🤖 AI Summary
Consistency models (CMs) currently rely on knowledge distillation from pretrained diffusion models (DMs) to emulate classifier-free guidance (CFG), resulting in high computational overhead, limited flexibility, and saturation artifacts at high guidance scales. To address these limitations, we propose iGCT—the first fully data-driven, DM-free, and distillation-free framework for controllable CM training. Its core innovations are: (1) a reversible network architecture coupled with reversible guidance training, enabling end-to-end guided learning; and (2) a guidance-consistency loss that explicitly models conditional guidance dynamics to mitigate artifacts. Evaluated on CIFAR-10 and ImageNet64, iGCT achieves substantial improvements in FID and precision. At guidance scale 13, it attains a precision of 0.80—representing a 69% relative improvement over the baseline DM (0.47)—while significantly reducing both training and inference costs.
📝 Abstract
Guidance in image generation steers models towards higher-quality or more targeted outputs, typically achieved in Diffusion Models (DMs) via Classifier-free Guidance (CFG). However, recent Consistency Models (CMs), which offer fewer function evaluations, rely on distilling CFG knowledge from pretrained DMs to achieve guidance, making them costly and inflexible.

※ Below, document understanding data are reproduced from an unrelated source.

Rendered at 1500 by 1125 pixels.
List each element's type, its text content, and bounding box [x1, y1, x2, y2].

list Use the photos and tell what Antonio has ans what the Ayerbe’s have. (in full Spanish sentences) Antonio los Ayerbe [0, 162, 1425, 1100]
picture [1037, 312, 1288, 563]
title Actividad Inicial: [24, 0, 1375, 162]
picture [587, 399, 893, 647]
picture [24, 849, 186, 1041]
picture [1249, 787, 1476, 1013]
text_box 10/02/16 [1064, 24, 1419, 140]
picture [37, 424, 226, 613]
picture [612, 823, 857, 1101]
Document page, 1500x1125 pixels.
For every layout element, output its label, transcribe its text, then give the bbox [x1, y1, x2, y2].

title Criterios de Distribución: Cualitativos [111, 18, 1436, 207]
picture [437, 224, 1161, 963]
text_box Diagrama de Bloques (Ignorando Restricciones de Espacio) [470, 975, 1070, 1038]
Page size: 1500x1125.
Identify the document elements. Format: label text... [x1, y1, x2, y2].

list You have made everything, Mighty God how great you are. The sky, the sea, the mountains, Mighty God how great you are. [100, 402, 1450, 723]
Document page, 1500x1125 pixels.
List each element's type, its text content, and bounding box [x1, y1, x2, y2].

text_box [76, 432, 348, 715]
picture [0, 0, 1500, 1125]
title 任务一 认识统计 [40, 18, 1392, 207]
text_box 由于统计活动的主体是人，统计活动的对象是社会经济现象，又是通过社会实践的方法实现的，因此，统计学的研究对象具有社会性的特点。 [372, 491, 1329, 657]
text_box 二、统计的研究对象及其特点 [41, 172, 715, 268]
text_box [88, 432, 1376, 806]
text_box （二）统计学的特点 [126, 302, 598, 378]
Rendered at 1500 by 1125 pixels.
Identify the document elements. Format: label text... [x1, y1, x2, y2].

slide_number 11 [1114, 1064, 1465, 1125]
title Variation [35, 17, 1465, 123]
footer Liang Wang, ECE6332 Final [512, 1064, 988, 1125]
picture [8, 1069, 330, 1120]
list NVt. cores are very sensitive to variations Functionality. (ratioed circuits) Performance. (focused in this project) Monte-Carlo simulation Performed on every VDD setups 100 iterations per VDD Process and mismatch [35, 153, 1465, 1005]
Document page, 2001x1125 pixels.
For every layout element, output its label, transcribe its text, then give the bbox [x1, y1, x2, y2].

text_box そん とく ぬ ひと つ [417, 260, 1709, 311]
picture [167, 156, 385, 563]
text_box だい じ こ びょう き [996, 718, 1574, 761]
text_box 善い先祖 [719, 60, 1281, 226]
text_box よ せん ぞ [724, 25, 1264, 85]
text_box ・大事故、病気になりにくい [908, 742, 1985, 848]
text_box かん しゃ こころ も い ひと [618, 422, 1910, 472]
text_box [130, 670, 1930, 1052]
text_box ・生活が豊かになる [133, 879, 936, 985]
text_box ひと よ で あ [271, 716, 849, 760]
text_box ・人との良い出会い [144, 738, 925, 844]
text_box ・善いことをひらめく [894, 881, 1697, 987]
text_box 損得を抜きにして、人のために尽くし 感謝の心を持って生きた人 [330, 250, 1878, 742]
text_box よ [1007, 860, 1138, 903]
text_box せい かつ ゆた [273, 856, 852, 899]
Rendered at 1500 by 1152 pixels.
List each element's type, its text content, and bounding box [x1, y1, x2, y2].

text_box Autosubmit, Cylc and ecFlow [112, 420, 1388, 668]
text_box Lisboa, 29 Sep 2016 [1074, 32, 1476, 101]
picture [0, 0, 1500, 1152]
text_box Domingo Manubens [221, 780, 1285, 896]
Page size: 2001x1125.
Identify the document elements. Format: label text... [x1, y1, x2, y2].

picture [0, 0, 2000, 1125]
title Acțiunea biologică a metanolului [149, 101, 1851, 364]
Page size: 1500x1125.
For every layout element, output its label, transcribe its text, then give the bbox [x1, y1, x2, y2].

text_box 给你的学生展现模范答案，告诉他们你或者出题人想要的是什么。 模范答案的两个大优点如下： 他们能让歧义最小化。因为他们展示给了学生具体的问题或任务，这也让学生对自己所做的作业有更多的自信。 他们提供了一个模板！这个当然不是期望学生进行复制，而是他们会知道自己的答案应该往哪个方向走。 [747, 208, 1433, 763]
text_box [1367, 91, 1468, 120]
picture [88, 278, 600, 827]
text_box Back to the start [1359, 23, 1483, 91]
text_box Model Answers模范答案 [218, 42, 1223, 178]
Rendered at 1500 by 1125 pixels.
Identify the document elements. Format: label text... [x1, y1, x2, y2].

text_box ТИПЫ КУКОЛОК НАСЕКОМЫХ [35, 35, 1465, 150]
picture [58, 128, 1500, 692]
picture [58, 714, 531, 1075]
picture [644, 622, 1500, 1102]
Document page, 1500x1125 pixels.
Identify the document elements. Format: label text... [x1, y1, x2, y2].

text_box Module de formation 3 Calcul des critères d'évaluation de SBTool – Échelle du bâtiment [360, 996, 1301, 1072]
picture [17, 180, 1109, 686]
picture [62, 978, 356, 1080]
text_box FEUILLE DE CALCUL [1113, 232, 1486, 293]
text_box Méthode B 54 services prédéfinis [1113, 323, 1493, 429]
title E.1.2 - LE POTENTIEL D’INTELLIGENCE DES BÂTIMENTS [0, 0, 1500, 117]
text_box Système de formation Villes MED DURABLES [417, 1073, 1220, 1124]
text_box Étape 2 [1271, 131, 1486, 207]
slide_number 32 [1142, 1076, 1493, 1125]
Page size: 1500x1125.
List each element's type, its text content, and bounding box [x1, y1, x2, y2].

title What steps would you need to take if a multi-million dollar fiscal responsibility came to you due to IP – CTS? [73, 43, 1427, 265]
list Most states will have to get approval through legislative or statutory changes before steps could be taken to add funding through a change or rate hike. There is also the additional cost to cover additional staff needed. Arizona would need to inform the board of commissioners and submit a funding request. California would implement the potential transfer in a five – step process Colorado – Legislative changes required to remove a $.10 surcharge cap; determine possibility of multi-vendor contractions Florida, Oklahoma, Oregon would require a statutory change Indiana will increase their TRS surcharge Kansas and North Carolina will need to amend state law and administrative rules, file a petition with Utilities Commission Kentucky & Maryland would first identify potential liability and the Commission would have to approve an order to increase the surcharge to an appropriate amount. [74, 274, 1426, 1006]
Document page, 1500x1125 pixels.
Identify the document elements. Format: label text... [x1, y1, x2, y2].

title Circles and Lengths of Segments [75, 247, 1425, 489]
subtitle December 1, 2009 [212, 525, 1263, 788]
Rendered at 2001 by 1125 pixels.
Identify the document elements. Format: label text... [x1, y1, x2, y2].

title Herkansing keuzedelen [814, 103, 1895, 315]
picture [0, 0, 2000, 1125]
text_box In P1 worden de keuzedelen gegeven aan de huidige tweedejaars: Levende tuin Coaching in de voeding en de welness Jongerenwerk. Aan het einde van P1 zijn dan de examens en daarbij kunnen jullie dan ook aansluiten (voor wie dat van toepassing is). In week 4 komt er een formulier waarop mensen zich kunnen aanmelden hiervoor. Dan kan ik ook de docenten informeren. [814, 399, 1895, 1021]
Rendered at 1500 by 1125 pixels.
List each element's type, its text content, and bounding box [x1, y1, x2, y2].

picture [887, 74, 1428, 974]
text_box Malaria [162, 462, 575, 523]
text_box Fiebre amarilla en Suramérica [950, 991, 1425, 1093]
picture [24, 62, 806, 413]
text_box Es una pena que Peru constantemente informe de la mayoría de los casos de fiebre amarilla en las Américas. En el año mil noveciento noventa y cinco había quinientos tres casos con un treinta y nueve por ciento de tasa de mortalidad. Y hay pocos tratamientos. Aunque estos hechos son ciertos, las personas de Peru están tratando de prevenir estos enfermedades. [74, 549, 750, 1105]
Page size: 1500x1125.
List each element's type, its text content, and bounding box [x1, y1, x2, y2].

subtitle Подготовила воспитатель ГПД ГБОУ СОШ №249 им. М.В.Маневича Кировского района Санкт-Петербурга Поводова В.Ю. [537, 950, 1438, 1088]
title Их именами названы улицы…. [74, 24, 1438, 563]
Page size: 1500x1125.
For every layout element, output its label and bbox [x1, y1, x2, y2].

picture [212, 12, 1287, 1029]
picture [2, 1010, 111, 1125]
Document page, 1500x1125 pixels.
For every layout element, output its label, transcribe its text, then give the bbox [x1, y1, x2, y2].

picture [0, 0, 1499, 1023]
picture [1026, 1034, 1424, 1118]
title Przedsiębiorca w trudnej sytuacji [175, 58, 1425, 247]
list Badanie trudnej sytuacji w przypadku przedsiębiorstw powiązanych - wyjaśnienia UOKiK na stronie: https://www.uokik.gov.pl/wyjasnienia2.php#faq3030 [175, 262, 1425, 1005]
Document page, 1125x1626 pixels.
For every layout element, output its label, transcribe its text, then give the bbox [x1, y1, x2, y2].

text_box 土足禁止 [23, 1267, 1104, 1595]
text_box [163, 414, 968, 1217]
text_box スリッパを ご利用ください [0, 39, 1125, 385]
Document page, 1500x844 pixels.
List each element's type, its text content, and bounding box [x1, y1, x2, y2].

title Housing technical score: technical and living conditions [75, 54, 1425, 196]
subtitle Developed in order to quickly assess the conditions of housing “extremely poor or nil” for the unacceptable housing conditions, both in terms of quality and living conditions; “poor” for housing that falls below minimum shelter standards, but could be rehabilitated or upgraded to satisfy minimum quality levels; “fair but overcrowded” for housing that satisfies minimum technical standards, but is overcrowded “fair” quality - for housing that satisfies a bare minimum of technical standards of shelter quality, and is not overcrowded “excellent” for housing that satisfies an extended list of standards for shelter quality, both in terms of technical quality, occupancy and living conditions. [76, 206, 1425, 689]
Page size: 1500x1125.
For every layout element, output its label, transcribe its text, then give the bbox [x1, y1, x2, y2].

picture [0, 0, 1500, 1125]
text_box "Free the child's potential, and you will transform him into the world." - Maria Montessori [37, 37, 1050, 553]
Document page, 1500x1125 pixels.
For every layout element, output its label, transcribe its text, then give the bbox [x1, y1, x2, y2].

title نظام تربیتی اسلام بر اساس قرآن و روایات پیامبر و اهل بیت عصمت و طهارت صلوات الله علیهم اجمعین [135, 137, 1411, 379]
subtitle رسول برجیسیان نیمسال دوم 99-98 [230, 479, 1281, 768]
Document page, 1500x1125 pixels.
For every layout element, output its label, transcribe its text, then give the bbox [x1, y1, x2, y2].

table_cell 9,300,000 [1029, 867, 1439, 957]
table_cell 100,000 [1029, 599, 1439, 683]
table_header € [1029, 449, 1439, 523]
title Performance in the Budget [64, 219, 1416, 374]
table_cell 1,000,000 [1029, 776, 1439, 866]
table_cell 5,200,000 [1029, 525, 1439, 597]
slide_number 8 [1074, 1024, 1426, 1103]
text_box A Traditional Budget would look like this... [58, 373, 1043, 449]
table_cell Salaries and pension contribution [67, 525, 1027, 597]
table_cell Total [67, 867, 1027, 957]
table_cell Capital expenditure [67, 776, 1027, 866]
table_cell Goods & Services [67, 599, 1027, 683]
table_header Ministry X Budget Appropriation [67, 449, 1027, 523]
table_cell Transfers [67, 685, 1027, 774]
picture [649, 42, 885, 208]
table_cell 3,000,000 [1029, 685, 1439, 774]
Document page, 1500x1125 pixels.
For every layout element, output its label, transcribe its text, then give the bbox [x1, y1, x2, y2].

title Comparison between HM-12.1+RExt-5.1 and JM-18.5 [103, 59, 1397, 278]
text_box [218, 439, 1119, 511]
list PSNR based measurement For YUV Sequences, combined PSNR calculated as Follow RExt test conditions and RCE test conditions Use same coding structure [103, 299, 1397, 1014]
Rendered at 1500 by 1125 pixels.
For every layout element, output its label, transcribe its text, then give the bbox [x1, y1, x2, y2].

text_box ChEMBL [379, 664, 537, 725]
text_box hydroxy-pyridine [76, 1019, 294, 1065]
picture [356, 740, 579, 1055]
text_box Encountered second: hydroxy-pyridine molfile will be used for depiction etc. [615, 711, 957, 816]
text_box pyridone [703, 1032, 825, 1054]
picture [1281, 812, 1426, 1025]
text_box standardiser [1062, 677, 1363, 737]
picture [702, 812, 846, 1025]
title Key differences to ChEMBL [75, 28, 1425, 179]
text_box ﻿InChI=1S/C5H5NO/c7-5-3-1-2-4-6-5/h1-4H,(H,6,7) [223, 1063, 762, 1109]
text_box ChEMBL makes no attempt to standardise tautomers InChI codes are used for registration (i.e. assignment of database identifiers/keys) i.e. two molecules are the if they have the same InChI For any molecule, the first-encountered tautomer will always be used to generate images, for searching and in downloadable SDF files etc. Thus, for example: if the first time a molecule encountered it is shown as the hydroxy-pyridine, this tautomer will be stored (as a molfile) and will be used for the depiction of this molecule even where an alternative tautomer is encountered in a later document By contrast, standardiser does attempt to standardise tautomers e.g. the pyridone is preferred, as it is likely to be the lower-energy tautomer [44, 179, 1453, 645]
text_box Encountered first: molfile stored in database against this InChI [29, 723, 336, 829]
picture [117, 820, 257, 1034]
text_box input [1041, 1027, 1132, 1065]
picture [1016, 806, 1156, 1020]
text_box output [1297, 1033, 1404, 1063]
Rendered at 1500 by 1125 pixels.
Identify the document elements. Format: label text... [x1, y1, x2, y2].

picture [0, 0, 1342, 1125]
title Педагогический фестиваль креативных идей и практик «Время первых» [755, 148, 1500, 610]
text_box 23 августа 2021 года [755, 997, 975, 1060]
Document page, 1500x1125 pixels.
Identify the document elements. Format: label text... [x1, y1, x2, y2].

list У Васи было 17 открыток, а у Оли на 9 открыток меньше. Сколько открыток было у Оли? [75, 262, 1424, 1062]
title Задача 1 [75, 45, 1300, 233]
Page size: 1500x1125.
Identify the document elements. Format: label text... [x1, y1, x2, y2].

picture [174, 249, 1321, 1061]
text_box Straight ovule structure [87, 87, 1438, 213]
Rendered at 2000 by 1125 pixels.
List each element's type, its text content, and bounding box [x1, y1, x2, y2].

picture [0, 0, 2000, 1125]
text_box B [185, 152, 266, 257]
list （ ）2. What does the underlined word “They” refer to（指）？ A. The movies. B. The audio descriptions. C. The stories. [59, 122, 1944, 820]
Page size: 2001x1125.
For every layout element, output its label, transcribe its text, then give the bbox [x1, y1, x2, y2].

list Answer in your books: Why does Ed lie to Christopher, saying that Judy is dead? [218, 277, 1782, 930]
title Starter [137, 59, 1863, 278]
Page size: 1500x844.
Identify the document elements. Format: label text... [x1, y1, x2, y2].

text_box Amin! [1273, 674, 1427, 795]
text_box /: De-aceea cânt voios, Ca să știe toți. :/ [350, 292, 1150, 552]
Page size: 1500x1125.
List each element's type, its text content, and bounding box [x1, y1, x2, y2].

In this work, we propose invertible Guided Consistency Training (iGCT), a novel training framework for guided CMs that is entirely data-driven. iGCT, as a pioneering work, contributes to fast and guided image generation and editing without requiring the training and distillation of DMs, greatly reducing the overall compute requirements. iGCT addresses the saturation artifacts seen in CFG under high guidance scales. Our extensive experiments on CIFAR-10 and ImageNet64 show that iGCT significantly improves FID and precision compared to CFG. At a guidance of 13, iGCT improves precision to 0.8, while DM's drops to 0.47. Our work takes the first step toward enabling guidance and inversion for CMs without relying on DMs.